The cover is really the best part of this book. In between moments of unnecessary vulgarity, were rare and fleeting moments of poignancy about the intermingling of nature with urban society and how we treat creatures and the lower class which is really the only reason this book gets 2 stars instead of one. These moments, however, rarely sit in the book long enough to have much substance. There were even interesting references to Milton's Paradise Lost and Dante's Inferno (possibly others such as Robinson Crusoe but maybe that's a stretch), but, once again, we don't linger on them long enough for these references to feel substantial. The book is absolutely absurd but quickly dwindles from being a playful type of absurd to becoming nearly incoherent and overly graphic. (Honestly, why was the Mimile-Vidvn plot even necessary? That alone made this lose a star for me) I guess you can make the argument that the 'joke' is that the rats don't understand how horrific these acts that occur right in front of them are but even that's giving much to the benefit of doubt. I almost dnf'd this book about 20 pages to the end but decided to stick it out. Less vulgarity and more of that rare poignancy would've made this novella a lot better. (Also better female characters since the only ones appear to be bickering 'ball-and-chain-type' rat wives, a delusionally oppressive monarch, and "madwomen" who are lowkey treated like servants).
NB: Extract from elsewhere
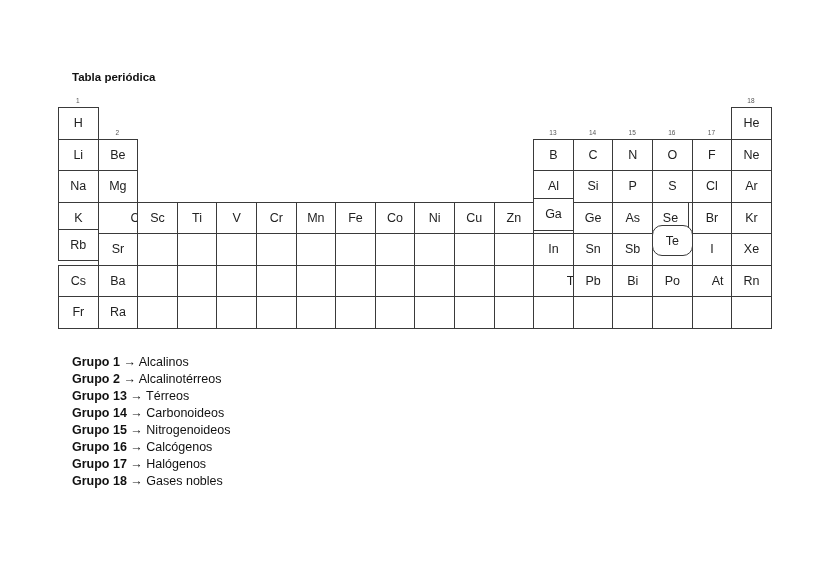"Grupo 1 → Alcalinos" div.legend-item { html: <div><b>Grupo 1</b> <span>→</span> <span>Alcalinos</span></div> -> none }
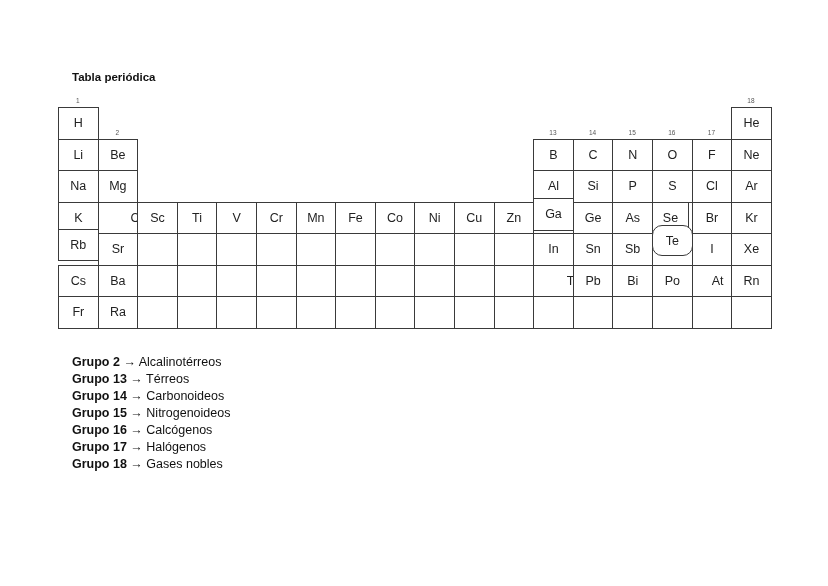"Grupo 15 → Nitrogenoideos" div.legend-item { html: <div><b>Grupo 15</b> <span>→</span> <span>Nitrogenoideos</span></div> -> none }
What, and I say this with absolute respect, the f*** —————
Minimal spoiler commentary on the TW section: yeah of course this grossed me out/was deeply disturbing. The “translator” character notes that this was dealt with appropriately by human authorities. So then I found that the fact that the rats had a different approach was allowed to be social commentary: how easily we overlook deep wrongs bc a bad man is seen as loyal or otherwise upstanding, how a child might innocently not understand what is happening to them, how abusers can have complex motivations/not be Obviously Evil. Don’t read if it will be too triggering but I could see the merit and did not think it was there (just) for shock value.
3ish/5 -- I am so conflicted on my rating. Part of this book is such a solid 4+/5 for me; Gouri is a delightful narrator, the plot is wildly deranged and fascinating, the commentary on humanity is engaging, and the story format is creative and compelling. It really is functionally such a fabulous story. Now for the other part -- I was prepared for an x-rated read and some gratuitous grotesqueness. What I was not prepared for was the "story line" (if you can even call it that) between Mimile and the child). Just extremely unnecessary, disturbing, and too far past the line -- a 0/5 for this whole situation. Overall, if you are aware (more aware than I was going in) of just how far this book tilts into depravity and are down for the ride, it's a great read. I just had a hard time getting past one certain element. Also, read the translator's note at the beginning, it's fantastic.